Это были ночи, когда город не спал. По комнатам ходили люди, закутанные в шубы, платки, шинели. Не снимая неуклюжей одежды, варили на керосинках ужины, ели стоя, наспех. Почему-то нигде не ставили самоваров, не топили печей. Было похоже, что город тронулся в путь. Улицы пустовали, никто никуда не выходил. Ворота, ставни, калитки, двери - все было на замках.

И едва наступала осенняя темнота, город начинал топать.

Он стонал протяжно, как волчья стая в мартовскую оттепель, стон подмывал дома, катился по крышам, стон слышен был везде: в подвалах, на чердаках и погребицах, в глухих толстостенных комнатах, в кладовушках и чуланах. Стон отдавался в печах, от него позвякивали стекла, он был повсюду.

Волчьи стаи рыскали по омертвелым площадям, закоулкам, на горах, в бараках, ища поживы, разнося по ветру дикий вой, переливавшийся в стоны. И молча перекликались над городом дрожавшие зарева.

Началось с синагоги. Она горела сутки, и целую ночь Никита, сидя в кухне с потушенной лампой и занавешенными окнами, слушал, как грузно ступали по переулку люди, волоча вниз, к бараку, тяжелые, неудобные для переноски вещи. Иногда люди останавливались под окном передохнуть. Их голоса были низки, они перекликались, потом кряхтя, поднимали кладь и уходили. Спустя недолгое время они бежали налегке обратно, весело покрикивая и треща палками по частоколу палисадника.

Никита выходил в сени. Двор был нежно-розов от недалекого зарева, и погребицы, сушила, надворные флигеля гибко гнулись в колебании отсветов.
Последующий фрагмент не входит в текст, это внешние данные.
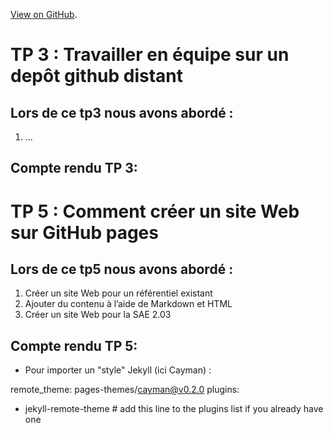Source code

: [View on GitHub](https://github.com/ydroo/tp3).

# TP 3 : Travailler en équipe sur un depôt github distant

## Lors de ce tp3 nous avons abordé : 

1.  ...

## Compte rendu TP 3:


# TP 5 : Comment créer un site Web sur GitHub pages

## Lors de ce tp5 nous avons abordé : 

1.  Créer un site Web pour un référentiel existant
2.  Ajouter du contenu à l’aide de Markdown et HTML
3.  Créer un site Web pour la SAE 2.03

## Compte rendu TP 5:

* Pour importer un "style" Jekyll (ici Cayman) :

remote_theme: pages-themes/cayman@v0.2.0
plugins:
- jekyll-remote-theme # add this line to the plugins list if you already have one

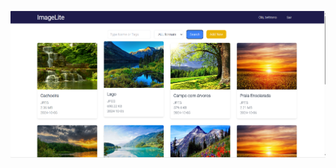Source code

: ![Imagem do Projeto](https://raw.githubusercontent.com/felipefortu33/ImageLite/65d8944e3bbbd448d8bab79a39c44abcb5868eca/Captura%20de%20tela%202025-01-06%20131229.png)
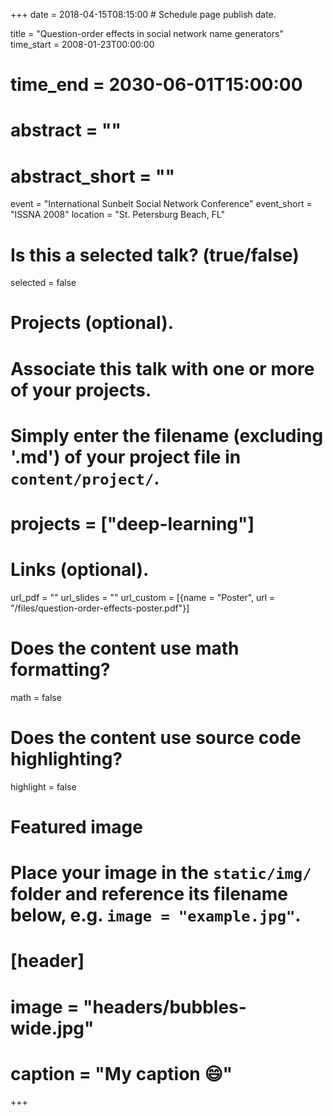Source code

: +++
date = 2018-04-15T08:15:00  # Schedule page publish date.

title = "Question-order effects in social network name generators"
time_start = 2008-01-23T00:00:00
# time_end = 2030-06-01T15:00:00
# abstract = ""
# abstract_short = ""
event = "International Sunbelt Social Network Conference"
event_short = "ISSNA 2008"
location = "St. Petersburg Beach, FL"

# Is this a selected talk? (true/false)
selected = false

# Projects (optional).
#   Associate this talk with one or more of your projects.
#   Simply enter the filename (excluding '.md') of your project file in `content/project/`.
# projects = ["deep-learning"]

# Links (optional).
url_pdf = ""
url_slides = ""
url_custom = [{name = "Poster", url = "/files/question-order-effects-poster.pdf"}]

# Does the content use math formatting?
math = false

# Does the content use source code highlighting?
highlight = false

# Featured image
# Place your image in the `static/img/` folder and reference its filename below, e.g. `image = "example.jpg"`.
# [header]
# image = "headers/bubbles-wide.jpg"
# caption = "My caption :smile:"

+++

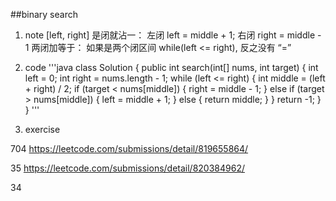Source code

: ##binary search
1. note
[left, right]
是闭就沾一： 左闭 left = middle + 1; 右闭 right = middle - 1
两闭加等于： 如果是两个闭区间 while(left <= right), 反之没有 “=”

2. code
'''java
class Solution {
    public int search(int[] nums, int target) {
        int left = 0;
        int right = nums.length - 1;
        while (left <= right) {
            int middle = (left + right) / 2;
            if (target < nums[middle]) {
                right = middle - 1;
            } else if (target > nums[middle]) {
                left = middle + 1;
            } else {
                return middle;
            }
        }
        return -1;
    }
}
'''

3. exercise

704 https://leetcode.com/submissions/detail/819655864/

35 https://leetcode.com/submissions/detail/820384962/ 

34 
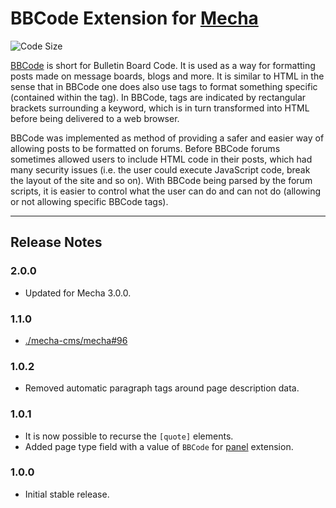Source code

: BBCode Extension for [Mecha](https://github.com/mecha-cms/mecha)
================================================================

![Code Size](https://img.shields.io/github/languages/code-size/mecha-cms/x.b-b-code?color=%23444&style=for-the-badge)

[BBCode](https://www.bbcode.org) is short for Bulletin Board Code. It is used as a way for formatting posts made on message boards, blogs and more. It is similar to HTML in the sense that in BBCode one does also use tags to format something specific (contained within the tag). In BBCode, tags are indicated by rectangular brackets surrounding a keyword, which is in turn transformed into HTML before being delivered to a web browser.

BBCode was implemented as method of providing a safer and easier way of allowing posts to be formatted on forums. Before BBCode forums sometimes allowed users to include HTML code in their posts, which had many security issues (i.e. the user could execute JavaScript code, break the layout of the site and so on). With BBCode being parsed by the forum scripts, it is easier to control what the user can do and can not do (allowing or not allowing specific BBCode tags).

---

Release Notes
-------------

### 2.0.0

 - Updated for Mecha 3.0.0.

### 1.1.0

 - [./mecha-cms/mecha#96](https://github.com/mecha-cms/mecha/issues/96)

### 1.0.2

 - Removed automatic paragraph tags around page description data.

### 1.0.1

 - It is now possible to recurse the `[quote]` elements.
 - Added page type field with a value of `BBCode` for [panel](https://github.com/mecha-cms/x.panel) extension.

### 1.0.0

 - Initial stable release.
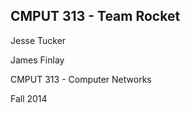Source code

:CMPUT 313 - Team Rocket
-----------------------

Jesse Tucker

James Finlay

CMPUT 313 - Computer Networks

Fall 2014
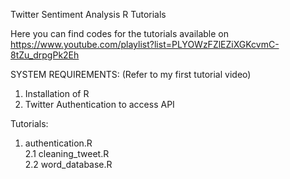 Twitter Sentiment Analysis R Tutorials  
  
Here you can find codes for the tutorials available on https://www.youtube.com/playlist?list=PLYOWzFZlEZiXGKcvmC-8tZu_drpgPk2Eh  

SYSTEM REQUIREMENTS:  (Refer to my first tutorial video)  
  
1. Installation of R  
2. Twitter Authentication to access API    
  
Tutorials:  
  
1.  authentication.R  
2.1 cleaning_tweet.R  
2.2 word_database.R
Никита не ложился спать. Он был наготове в эту ночь, как все в городе: он не снимал пальто, ему было зябко, и он не мог согреться, он ничего не ел и не испытывал голода.

Так встретил он утро.

Оно занялось чахло и бледно, обескровленным поздним рассветом. Не находя себе места, Никита вышел в коридор верхнего этажа, откуда виден был угол Смурского переулка и Нижней улицы. Стояла робкая тишина, ни одной души не показывалось из домов, все стыло в неподвижности, и если бы воробей запрыгал на кочках дороги, он тотчас привлек бы на себя взгляд.

Эту неподвижность нарушила калитка углового домика Нижней улицы. Она медленно открылась и выпустила со двора коренастого человека, измазанного мукой. На Ннжней, чуть подальше Смурского, торговал мучной лабаз, и приземистого, коренастого человека Никите доводилось встречать.

Мучник вылез на улицу спросонья, снял фуражку, погладил черную голову, заложил руки за спину и прислонился к низенькой верее ворот. Вероятно, он проснулся раньше, чем было нужно, и у него нашлось время до работы поскучать на улице.